##### Recorded information #####

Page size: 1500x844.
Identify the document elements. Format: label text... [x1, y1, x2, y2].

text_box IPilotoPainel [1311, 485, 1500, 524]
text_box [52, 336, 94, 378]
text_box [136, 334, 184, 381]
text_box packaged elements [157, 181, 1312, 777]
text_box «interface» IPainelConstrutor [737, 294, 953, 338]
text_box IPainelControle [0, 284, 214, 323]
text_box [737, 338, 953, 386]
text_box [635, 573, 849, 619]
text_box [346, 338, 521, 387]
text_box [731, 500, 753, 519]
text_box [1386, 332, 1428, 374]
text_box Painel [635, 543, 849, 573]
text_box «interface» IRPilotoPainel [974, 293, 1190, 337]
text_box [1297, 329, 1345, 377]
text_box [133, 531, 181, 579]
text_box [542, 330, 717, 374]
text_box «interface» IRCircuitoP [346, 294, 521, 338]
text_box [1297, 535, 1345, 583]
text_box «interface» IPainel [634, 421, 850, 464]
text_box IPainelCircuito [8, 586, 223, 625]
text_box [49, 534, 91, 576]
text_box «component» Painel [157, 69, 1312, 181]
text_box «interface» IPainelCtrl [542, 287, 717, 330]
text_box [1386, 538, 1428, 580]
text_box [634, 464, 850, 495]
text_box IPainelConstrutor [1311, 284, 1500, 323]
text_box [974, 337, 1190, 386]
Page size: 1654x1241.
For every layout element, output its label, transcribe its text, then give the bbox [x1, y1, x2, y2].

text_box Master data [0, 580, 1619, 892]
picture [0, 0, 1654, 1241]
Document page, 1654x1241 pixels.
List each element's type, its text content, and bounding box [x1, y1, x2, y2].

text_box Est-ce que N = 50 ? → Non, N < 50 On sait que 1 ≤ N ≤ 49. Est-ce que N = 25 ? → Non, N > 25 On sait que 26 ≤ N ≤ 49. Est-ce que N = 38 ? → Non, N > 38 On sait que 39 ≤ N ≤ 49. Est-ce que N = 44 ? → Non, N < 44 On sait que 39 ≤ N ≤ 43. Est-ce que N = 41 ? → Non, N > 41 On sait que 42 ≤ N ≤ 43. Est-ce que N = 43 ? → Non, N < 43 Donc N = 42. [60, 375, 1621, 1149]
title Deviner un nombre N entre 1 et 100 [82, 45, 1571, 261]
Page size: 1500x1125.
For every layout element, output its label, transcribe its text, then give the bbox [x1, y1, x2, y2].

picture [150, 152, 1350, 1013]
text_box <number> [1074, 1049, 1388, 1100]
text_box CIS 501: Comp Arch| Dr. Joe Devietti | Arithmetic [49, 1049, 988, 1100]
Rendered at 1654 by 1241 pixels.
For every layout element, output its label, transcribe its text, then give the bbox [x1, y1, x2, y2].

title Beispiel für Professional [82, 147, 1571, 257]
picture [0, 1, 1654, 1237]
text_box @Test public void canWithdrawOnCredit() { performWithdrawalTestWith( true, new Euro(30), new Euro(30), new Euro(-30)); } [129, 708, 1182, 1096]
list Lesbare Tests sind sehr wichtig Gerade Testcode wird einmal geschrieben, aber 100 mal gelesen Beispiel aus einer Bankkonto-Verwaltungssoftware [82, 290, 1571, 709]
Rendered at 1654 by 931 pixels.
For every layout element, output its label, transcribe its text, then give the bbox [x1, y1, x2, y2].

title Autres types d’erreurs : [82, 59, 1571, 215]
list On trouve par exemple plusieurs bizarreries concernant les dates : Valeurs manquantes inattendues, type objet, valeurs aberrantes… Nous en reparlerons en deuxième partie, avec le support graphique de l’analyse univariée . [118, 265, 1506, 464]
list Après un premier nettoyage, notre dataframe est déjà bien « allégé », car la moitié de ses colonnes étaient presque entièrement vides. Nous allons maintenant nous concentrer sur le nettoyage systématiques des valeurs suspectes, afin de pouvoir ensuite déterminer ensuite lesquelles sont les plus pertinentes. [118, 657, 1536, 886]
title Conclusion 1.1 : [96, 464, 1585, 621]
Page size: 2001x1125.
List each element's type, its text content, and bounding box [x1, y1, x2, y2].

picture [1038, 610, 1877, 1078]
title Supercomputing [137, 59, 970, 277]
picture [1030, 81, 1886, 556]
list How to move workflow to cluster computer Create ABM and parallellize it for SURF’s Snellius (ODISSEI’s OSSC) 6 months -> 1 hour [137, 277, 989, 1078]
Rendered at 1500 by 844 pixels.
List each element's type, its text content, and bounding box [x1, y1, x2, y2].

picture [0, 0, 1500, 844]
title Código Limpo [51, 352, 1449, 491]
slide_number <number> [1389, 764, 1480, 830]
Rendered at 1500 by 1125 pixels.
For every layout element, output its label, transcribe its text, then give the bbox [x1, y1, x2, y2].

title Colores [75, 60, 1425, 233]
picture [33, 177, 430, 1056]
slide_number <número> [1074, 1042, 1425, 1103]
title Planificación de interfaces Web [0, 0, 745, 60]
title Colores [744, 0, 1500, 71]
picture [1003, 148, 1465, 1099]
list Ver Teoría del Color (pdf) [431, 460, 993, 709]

#####

Problem requirements:
Put everything from the line containing "Rendered at 1654 by 931 pixels." down to the end of the data into a Markdown table with the columns Row and Line. Number each row and leave out blank lines.

Task response:
| Row | Line |
|---|---|
| 1 | Rendered at 1654 by 931 pixels. |
| 2 | For every layout element, output its label, transcribe its text, then give the bbox [x1, y1, x2, y2]. |
| 3 | title Autres types d’erreurs : [82, 59, 1571, 215] |
| 4 | list On trouve par exemple plusieurs bizarreries concernant les dates : Valeurs manquantes inattendues, type objet, valeurs aberrantes… Nous en reparlerons en deuxième partie, avec le support graphique de l’analyse univariée . [118, 265, 1506, 464] |
| 5 | list Après un premier nettoyage, notre dataframe est déjà bien « allégé », car la moitié de ses colonnes étaient presque entièrement vides. Nous allons maintenant nous concentrer sur le nettoyage systématiques des valeurs suspectes, afin de pouvoir ensuite déterminer ensuite lesquelles sont les plus pertinentes. [118, 657, 1536, 886] |
| 6 | title Conclusion 1.1 : [96, 464, 1585, 621] |
| 7 | Page size: 2001x1125. |
| 8 | List each element's type, its text content, and bounding box [x1, y1, x2, y2]. |
| 9 | picture [1038, 610, 1877, 1078] |
| 10 | title Supercomputing [137, 59, 970, 277] |
| 11 | picture [1030, 81, 1886, 556] |
| 12 | list How to move workflow to cluster computer Create ABM and parallellize it for SURF’s Snellius (ODISSEI’s OSSC) 6 months -> 1 hour [137, 277, 989, 1078] |
| 13 | Rendered at 1500 by 844 pixels. |
| 14 | List each element's type, its text content, and bounding box [x1, y1, x2, y2]. |
| 15 | picture [0, 0, 1500, 844] |
| 16 | title Código Limpo [51, 352, 1449, 491] |
| 17 | slide_number <number> [1389, 764, 1480, 830] |
| 18 | Rendered at 1500 by 1125 pixels. |
| 19 | For every layout element, output its label, transcribe its text, then give the bbox [x1, y1, x2, y2]. |
| 20 | title Colores [75, 60, 1425, 233] |
| 21 | picture [33, 177, 430, 1056] |
| 22 | slide_number <número> [1074, 1042, 1425, 1103] |
| 23 | title Planificación de interfaces Web [0, 0, 745, 60] |
| 24 | title Colores [744, 0, 1500, 71] |
| 25 | picture [1003, 148, 1465, 1099] |
| 26 | list Ver Teoría del Color (pdf) [431, 460, 993, 709] |